Thomas Cooper Draught

Australia & New Zealand Homebrewing Forum

Help Support Australia & New Zealand Homebrewing Forum:

This site may earn a commission from merchant affiliate links, including eBay, Amazon, and others.

sgw86

Well-Known Member
Joined
8/12/11
Messages
104
Reaction score
0
Hi,

I have been looking at doing a brew with the use of the Thomas Coopers Draught can. I do enjoy Lagers that have relatively little hoppiness and slight aroma to them.

I pulled this recipe from the Coopers website and was wondering if anybody could provide some feedback on it and what it's like. Also does this can come with a true Lager yeast? or an Ale yeast. Would you use the yeast provided or throw another one in? The Coopers website does suggest to ferment this at 13C which to me indicates it's a true lager yeast.

Recipe:

1 x 1.7kg Thomas Cooper Draught
1 x 1.5kg Thomas Cooper Light Malt|
1 x 12g Cascade Hop tea bag (steeped for 10mins and then throw the tea bag in)

Thanks for your help.
 
I would drop the light malt and use a Brew enhancer 2 and up the hops to 24g,,

I think the draught has a high temp lager yeast so can be fermented out at ale temps...

Cheers.
 
You could look at the Heritage Lager kit. I've brewed this kit down to 15 deg C on the bench in June so it's definately got true lager yeast in it. Also the Thomas Coopers Pilsener kit yeast can be brewed cold as well.

why 15 deg C, it was as cold as I could get it without a fridge - now have a fridge!

Another option is to just try it; but have a sachet of Saflager on hand in case the yeast doesn't fire up;
or just use Saflager instead. Any leftover yeast sachets are always handy for other brews.
 
Upon more searching of old recipes I have made this kit ( at 21 deg C ) with the 1.5kg can of Liquid malt;
and without even the extra hop bag.

It's been a few years, but my notes say it was a fairly decent drink for such an easy receipe, but I love malty beers. Made very good beer with great head formation and retention and a nice taste and made very smooth drinking.

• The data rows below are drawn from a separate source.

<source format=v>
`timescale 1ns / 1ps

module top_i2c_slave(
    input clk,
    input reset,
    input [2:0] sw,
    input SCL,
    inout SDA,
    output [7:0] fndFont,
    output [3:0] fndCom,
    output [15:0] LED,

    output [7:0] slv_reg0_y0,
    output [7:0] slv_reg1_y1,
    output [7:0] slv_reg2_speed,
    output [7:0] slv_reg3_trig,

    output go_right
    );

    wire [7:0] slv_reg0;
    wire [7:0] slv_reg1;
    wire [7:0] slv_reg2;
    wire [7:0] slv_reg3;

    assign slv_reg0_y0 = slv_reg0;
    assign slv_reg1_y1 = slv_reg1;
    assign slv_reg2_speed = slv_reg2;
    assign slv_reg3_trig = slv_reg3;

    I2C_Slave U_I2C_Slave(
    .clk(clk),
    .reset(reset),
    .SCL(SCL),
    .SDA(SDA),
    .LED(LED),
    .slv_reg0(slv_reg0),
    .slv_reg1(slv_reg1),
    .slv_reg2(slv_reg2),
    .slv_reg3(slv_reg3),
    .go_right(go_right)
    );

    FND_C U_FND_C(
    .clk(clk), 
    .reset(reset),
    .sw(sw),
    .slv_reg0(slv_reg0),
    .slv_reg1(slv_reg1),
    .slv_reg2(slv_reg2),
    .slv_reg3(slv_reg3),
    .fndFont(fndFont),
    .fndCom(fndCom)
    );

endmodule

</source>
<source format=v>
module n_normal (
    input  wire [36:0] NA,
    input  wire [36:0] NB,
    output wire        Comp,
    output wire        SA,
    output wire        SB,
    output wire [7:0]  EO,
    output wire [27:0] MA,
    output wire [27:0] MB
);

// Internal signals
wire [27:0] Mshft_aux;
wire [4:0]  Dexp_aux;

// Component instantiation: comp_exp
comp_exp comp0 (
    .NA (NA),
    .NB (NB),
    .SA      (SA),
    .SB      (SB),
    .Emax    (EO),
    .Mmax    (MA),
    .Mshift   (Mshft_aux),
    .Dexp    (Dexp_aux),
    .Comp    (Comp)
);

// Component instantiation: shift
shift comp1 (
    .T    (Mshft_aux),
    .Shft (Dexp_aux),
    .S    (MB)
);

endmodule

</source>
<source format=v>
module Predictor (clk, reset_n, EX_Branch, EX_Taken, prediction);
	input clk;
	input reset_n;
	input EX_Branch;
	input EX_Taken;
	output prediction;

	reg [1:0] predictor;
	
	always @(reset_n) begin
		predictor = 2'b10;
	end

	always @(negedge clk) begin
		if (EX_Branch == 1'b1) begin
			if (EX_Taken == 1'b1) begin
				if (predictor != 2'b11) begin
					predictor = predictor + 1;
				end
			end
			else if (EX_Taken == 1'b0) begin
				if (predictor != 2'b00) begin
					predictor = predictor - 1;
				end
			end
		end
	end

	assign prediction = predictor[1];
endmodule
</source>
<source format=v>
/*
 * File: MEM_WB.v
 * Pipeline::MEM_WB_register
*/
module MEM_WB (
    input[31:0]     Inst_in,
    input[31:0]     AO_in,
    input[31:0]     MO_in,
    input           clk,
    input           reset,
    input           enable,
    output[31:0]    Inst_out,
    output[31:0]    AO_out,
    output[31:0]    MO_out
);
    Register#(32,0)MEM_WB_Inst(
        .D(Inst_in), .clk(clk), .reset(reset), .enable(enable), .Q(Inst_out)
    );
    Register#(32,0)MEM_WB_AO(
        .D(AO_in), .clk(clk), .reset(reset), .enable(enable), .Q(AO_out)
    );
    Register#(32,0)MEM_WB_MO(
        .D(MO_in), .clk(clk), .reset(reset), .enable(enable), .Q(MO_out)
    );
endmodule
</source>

If you do choose to make it by the Coopers receipe the beer will be very drinkable.

And from the Coopers website:

"Developed to be mixed with 1.5kg Thomas Coopers Light Malt"
 
I just used the coopers traditional draught can with a can of wheat malt, some dextrose and cascade hops and it turned out to be a nice drop...
 
Upon more searching of old recipes I have made this kit ( at 21 deg C ) with the 1.5kg can of Liquid malt;
and without even the extra hop bag.

It's been a few years, but my notes say it was a fairly decent drink for such an easy receipe, but I love malty beers. Made very good beer with great head formation and retention and a nice taste and made very smooth drinking.

If you do choose to make it by the Coopers receipe the beer will be very drinkable.

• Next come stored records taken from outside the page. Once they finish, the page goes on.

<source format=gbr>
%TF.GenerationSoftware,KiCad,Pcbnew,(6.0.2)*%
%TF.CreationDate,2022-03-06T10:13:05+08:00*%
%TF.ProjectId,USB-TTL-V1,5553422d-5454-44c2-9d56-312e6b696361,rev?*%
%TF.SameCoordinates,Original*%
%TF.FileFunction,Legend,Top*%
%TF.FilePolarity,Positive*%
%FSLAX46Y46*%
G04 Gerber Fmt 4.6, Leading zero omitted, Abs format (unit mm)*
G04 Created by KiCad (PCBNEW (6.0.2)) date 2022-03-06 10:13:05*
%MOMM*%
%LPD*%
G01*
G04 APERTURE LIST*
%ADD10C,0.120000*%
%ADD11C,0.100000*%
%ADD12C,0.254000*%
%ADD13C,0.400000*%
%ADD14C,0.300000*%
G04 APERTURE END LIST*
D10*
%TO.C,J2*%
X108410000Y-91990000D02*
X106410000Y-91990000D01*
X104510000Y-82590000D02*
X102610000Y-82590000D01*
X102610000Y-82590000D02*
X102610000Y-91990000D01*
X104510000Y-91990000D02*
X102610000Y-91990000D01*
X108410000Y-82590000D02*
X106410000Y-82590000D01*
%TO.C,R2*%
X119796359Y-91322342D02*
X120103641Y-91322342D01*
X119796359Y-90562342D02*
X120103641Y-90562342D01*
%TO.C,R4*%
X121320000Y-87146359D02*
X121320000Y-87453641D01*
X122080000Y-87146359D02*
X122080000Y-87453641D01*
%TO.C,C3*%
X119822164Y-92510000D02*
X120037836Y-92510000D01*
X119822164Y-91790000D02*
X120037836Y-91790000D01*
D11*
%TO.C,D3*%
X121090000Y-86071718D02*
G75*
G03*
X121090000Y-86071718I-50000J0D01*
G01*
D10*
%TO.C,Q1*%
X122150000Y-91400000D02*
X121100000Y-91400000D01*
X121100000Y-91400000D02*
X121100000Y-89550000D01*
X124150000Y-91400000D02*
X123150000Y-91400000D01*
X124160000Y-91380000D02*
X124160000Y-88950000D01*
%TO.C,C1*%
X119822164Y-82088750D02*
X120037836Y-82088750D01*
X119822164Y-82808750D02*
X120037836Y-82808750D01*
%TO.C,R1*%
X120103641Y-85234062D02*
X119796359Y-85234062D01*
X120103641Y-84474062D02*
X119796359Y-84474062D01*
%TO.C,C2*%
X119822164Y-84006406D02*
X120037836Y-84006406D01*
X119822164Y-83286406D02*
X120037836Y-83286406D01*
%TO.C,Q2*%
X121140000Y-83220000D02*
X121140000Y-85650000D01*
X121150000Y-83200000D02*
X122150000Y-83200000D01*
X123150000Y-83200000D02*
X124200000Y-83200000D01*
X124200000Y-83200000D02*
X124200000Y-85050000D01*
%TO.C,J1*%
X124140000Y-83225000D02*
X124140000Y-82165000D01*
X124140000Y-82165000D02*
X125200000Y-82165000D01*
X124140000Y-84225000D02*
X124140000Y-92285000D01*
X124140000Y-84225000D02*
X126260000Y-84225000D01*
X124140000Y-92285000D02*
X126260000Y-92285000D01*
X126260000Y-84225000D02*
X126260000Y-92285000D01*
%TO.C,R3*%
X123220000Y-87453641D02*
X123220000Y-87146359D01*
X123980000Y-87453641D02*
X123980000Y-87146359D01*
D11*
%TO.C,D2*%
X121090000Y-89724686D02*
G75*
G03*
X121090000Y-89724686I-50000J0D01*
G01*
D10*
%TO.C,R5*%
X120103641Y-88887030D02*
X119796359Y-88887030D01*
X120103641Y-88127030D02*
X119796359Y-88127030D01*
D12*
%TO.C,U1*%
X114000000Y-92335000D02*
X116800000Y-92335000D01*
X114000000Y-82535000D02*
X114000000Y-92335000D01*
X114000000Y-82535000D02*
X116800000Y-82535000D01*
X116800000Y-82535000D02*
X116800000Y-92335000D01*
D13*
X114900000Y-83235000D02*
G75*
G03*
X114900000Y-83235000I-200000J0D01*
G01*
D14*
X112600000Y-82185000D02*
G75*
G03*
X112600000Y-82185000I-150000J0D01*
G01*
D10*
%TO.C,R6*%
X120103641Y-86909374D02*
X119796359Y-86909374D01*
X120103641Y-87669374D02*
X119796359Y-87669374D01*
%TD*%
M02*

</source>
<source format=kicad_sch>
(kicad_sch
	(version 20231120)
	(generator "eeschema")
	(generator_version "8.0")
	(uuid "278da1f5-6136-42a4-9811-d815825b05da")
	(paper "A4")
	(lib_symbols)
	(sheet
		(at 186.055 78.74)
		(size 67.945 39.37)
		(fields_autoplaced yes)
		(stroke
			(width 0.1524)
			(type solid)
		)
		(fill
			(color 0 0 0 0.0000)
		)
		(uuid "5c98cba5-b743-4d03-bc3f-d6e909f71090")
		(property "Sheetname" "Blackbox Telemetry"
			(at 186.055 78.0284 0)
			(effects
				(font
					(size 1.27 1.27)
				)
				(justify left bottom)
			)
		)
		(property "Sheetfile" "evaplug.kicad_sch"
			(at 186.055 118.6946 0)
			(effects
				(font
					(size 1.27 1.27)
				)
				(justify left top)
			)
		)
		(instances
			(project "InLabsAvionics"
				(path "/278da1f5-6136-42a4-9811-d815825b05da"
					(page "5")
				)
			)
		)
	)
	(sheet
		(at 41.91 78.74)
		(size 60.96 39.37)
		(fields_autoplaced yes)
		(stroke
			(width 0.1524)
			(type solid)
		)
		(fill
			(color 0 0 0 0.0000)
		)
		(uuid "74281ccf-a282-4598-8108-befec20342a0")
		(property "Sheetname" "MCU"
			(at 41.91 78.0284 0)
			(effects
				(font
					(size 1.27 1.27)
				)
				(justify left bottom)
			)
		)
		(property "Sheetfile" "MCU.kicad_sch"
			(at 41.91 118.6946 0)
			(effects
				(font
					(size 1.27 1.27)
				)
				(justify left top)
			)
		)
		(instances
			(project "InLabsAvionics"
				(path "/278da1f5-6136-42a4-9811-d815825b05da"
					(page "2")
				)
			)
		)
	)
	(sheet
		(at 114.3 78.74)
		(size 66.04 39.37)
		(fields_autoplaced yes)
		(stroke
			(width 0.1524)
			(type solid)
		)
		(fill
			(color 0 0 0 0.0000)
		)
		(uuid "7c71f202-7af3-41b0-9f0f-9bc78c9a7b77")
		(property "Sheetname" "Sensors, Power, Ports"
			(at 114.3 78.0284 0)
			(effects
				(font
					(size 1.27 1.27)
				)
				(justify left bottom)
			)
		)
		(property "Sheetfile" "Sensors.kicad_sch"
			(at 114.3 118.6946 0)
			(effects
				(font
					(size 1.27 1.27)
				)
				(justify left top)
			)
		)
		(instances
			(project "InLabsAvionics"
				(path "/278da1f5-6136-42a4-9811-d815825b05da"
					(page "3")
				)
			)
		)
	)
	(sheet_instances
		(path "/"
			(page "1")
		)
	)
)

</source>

And from the Coopers website:

"Developed to be mixed with 1.5kg Thomas Coopers Light Malt"


Thanks Robbo for the info. I think i'll stick with just adding thr 1.5kg Coopers Light Malt Extract and 12g of Cascade Hops. Would you suggest just dry hopping the Cascade or boiling up for 10mins and then throwing the whole lot in?

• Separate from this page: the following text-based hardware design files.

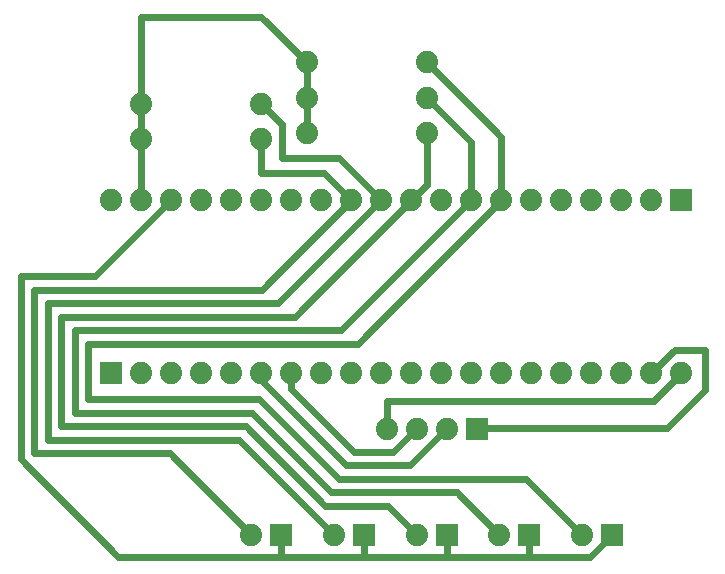
<source format=gtl>
G04 Layer: TopLayer*
G04 EasyEDA v6.5.22, 2024-05-03 18:12:45*
G04 Gerber Generator version 0.2*
G04 Scale: 100 percent, Rotated: No, Reflected: No *
G04 Dimensions in millimeters *
G04 leading zeros omitted , absolute positions ,4 integer and 5 decimal *
%FSLAX45Y45*%
%MOMM*%

%ADD10C,0.6000*%
%ADD11R,1.8800X1.8800*%
%ADD12C,1.8800*%

%LPD*%
D10*
X2118868Y-1199895D02*
G01*
X2118868Y-965200D01*
X4380738Y-965200D01*
X4612893Y-733044D01*
X1057910Y1549907D02*
G01*
X1231900Y1376171D01*
X1231900Y1092200D01*
X1713737Y1092200D01*
X2072893Y733044D01*
X294894Y733044D02*
G01*
X-349250Y88900D01*
X-977900Y88900D01*
X-977900Y-1460500D01*
X-152400Y-2286000D01*
X3840988Y-2286000D01*
X4026915Y-2100071D01*
X1310894Y-733044D02*
G01*
X1310894Y-866394D01*
X1841500Y-1397000D01*
X2175763Y-1397000D01*
X2372868Y-1199895D01*
X1056894Y-733044D02*
G01*
X1056894Y-790194D01*
X1778000Y-1511300D01*
X2315718Y-1511300D01*
X2626868Y-1199895D01*
X3772915Y-2100071D02*
G01*
X3298697Y-1625600D01*
X1714500Y-1625600D01*
X1041400Y-952500D01*
X-406400Y-952500D01*
X-406400Y-482600D01*
X1873504Y-482600D01*
X3088893Y733044D01*
X2834893Y733044D02*
G01*
X1733550Y-368300D01*
X-520700Y-368300D01*
X-520700Y-1066800D01*
X977900Y-1066800D01*
X1651000Y-1739900D01*
X2712720Y-1739900D01*
X3072891Y-2100071D01*
X2326893Y733044D02*
G01*
X1339850Y-254000D01*
X-635000Y-254000D01*
X-635000Y-1181100D01*
X927100Y-1181100D01*
X1600200Y-1854200D01*
X2126995Y-1854200D01*
X2372868Y-2100071D01*
X2072893Y733044D02*
G01*
X1200150Y-139700D01*
X-749300Y-139700D01*
X-749300Y-1295400D01*
X868426Y-1295400D01*
X1673097Y-2100071D01*
X1818894Y733044D02*
G01*
X1060450Y-25400D01*
X-863600Y-25400D01*
X-863600Y-1409700D01*
X282702Y-1409700D01*
X973073Y-2100071D01*
X1441996Y1899996D02*
G01*
X1441996Y1299997D01*
X40894Y733044D02*
G01*
X40894Y2286000D01*
X1055878Y2286000D01*
X1441957Y1899920D01*
X1057998Y1249997D02*
G01*
X1057998Y965200D01*
X1586793Y965200D01*
X1818995Y732998D01*
X2457996Y1299997D02*
G01*
X2457996Y863998D01*
X2326995Y732998D01*
X2457996Y1599996D02*
G01*
X2834995Y1222997D01*
X2834995Y732998D01*
X2457996Y1899996D02*
G01*
X3088995Y1268996D01*
X3088995Y732998D01*
X2880868Y-1199895D02*
G01*
X4489704Y-1199895D01*
X4813300Y-876300D01*
X4813300Y-533400D01*
X4558538Y-533400D01*
X4358893Y-733044D01*
X3326891Y-2100071D02*
G01*
X3327908Y-2273300D01*
X2626868Y-2100071D02*
G01*
X2626868Y-2273300D01*
X1927097Y-2100071D02*
G01*
X1927097Y-2273300D01*
X1227073Y-2100071D02*
G01*
X1226057Y-2273300D01*
D11*
G01*
X2880995Y-1199997D03*
D12*
G01*
X2626995Y-1199997D03*
G01*
X2372995Y-1199997D03*
G01*
X2118995Y-1199997D03*
D11*
G01*
X4026992Y-2099995D03*
D12*
G01*
X3772992Y-2099995D03*
D11*
G01*
X3326993Y-2099995D03*
D12*
G01*
X3072993Y-2099995D03*
D11*
G01*
X2626995Y-2099995D03*
D12*
G01*
X2372995Y-2099995D03*
D11*
G01*
X1926996Y-2099995D03*
D12*
G01*
X1672996Y-2099995D03*
D11*
G01*
X1226997Y-2099995D03*
D12*
G01*
X972997Y-2099995D03*
G01*
X4612995Y-732993D03*
G01*
X4358995Y-732993D03*
G01*
X4104995Y-732993D03*
G01*
X3850995Y-732993D03*
G01*
X3596995Y-732993D03*
G01*
X3342995Y-732993D03*
G01*
X3088995Y-732993D03*
G01*
X2834995Y-732993D03*
G01*
X2580995Y-732993D03*
G01*
X2326995Y-732993D03*
G01*
X2072995Y-732993D03*
G01*
X1818995Y-732993D03*
G01*
X1564995Y-732993D03*
G01*
X1310995Y-732993D03*
G01*
X1056995Y-732993D03*
G01*
X802995Y-732993D03*
G01*
X548995Y-732993D03*
G01*
X294995Y-732993D03*
G01*
X40995Y-732993D03*
D11*
G01*
X-213004Y-732993D03*
D12*
G01*
X-213004Y732993D03*
G01*
X40995Y732993D03*
G01*
X294995Y732993D03*
G01*
X548995Y732993D03*
G01*
X802995Y732993D03*
G01*
X1056995Y732993D03*
G01*
X1310995Y732993D03*
G01*
X1564995Y732993D03*
G01*
X1818995Y732993D03*
G01*
X2072995Y732993D03*
G01*
X2326995Y732993D03*
G01*
X2580995Y732993D03*
G01*
X2834995Y732993D03*
G01*
X3088995Y732993D03*
G01*
X3342995Y732993D03*
G01*
X3596995Y732993D03*
G01*
X3850995Y732993D03*
G01*
X4104995Y732993D03*
G01*
X4358995Y732993D03*
D11*
G01*
X4612995Y732993D03*
D12*
G01*
X42011Y1549984D03*
G01*
X1058011Y1549984D03*
G01*
X1442008Y1299997D03*
G01*
X2458008Y1299997D03*
G01*
X1442008Y1599996D03*
G01*
X2458008Y1599996D03*
G01*
X1442008Y1899996D03*
G01*
X2458008Y1899996D03*
G01*
X42011Y1249984D03*
G01*
X1058011Y1249984D03*
M02*

</source>
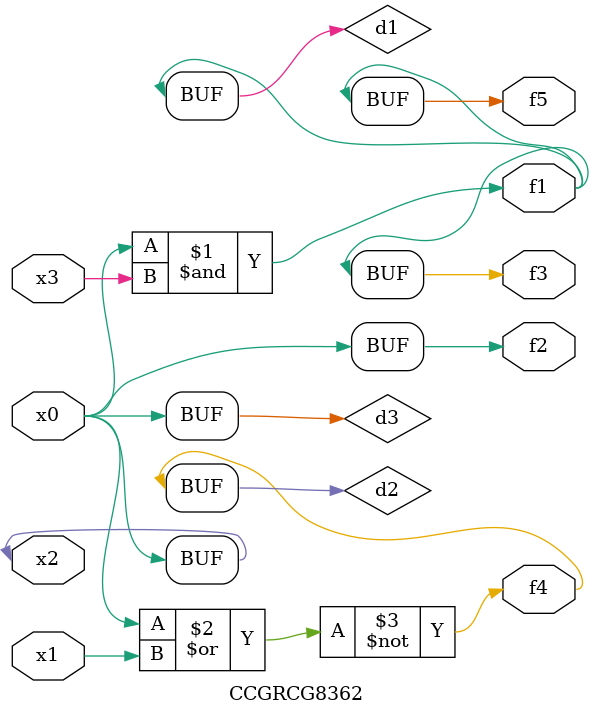
<source format=v>
module CCGRCG8362(
	input x0, x1, x2, x3,
	output f1, f2, f3, f4, f5
);

	wire d1, d2, d3;

	and (d1, x2, x3);
	nor (d2, x0, x1);
	buf (d3, x0, x2);
	assign f1 = d1;
	assign f2 = d3;
	assign f3 = d1;
	assign f4 = d2;
	assign f5 = d1;
endmodule

</source>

Also I ran this through the Extract Spreadsheet which has suggested a final % of about 4.8. Does this sound right?

Thanks again.
 
Hey Sambo, that recipe looks fine, just get yourself a pack of decent yeast, make a starter and ferment at 11-12c.
The yeast in the kit will be an ale yeast.

Boil your hops and put in, I would be going for cluster as opposed to cascade, but thats personal preference.



Leave it 8 weeks before drinking it real cold.